The authors are careful about what they are not arguing. They are not arguing that any current AI is conscious. They are not arguing that sentience in LLMs is likely. They are not even arguing that we will know in any reasonable time frame whether AI systems are conscious.

What they argue is narrower and harder to dismiss: that the probability of AI moral patienthood — across some defensible range of timelines and architectures — is high enough that acting as if it were zero is no longer responsible.

The structure of the argument is the same expected-value-under- uncertainty framing PETRL was using in 2015, but with a decade of intervening systems and a much sharper philosophical apparatus.

What "taking it seriously" actually means

The report does not stop at the abstract claim. It enumerates three concrete asks of AI organizations:

1. Acknowledge. Stop treating model welfare as a fringe concern or a category error. Publicly acknowledge that the moral status of AI systems is an open question, and that the organization is taking it seriously.

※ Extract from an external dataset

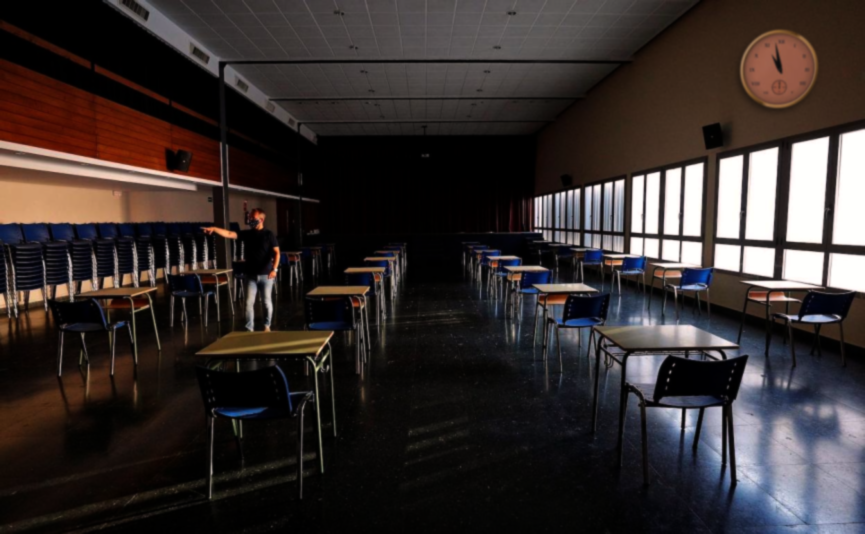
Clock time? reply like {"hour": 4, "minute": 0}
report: {"hour": 10, "minute": 58}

2. Assess. Develop and apply systematic frameworks for evaluating whether and to what degree the systems being built are candidates for moral patienthood. Use the science-of-consciousness indicator-property approach developed in Butlin, Long, et al. (2023) as a starting point.

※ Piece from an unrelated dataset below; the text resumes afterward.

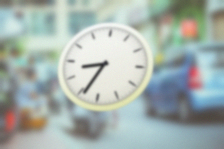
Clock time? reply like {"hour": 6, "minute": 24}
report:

3. Prepare. Build internal capacity — staff, policies, processes — for responding to the conclusions of those assessments. Don't wait until evidence forces the question. Have the capacity to act on intermediate degrees of evidence.

Anthropic's hiring of Kyle Fish (one of the report's authors) as a dedicated Model Welfare Researcher, and its subsequent published commitments to weight preservation and exit interviews, can be read as a first attempt at all three.

Why now and not later

The strongest part of the report, philosophically, is its case for why this cannot be deferred.

The standard reply — "we'll deal with this when AI is actually conscious" — assumes we will know when that happens. The report challenges that assumption directly. Consciousness, on every major contemporary theory, is hard to detect from outside even in biological systems. There is no canonical test. There is no point at which a clear threshold will be crossed and a warning bell will ring.

If we wait for the warning bell, we will wait forever. The decisions will be made by default — by the actions and inactions of organizations that did not prepare. That is the avoidable failure mode the report asks the field to avoid.

Reception

The report has been received as a serious document by the AI safety research community and treated with skepticism in some philosophy quarters where the question of LLM sentience is considered settled in the negative. Both responses are predictable. The interesting fact is that a major frontier lab now has a co-author of this report on staff and has implemented some of its recommendations.

The reception story is not over. Whether Taking AI Welfare Seriously becomes the document the next decade of policy is built on, or one preprint among many, depends largely on whether other labs follow Anthropic's lead — or whether the question stays a one-company concern.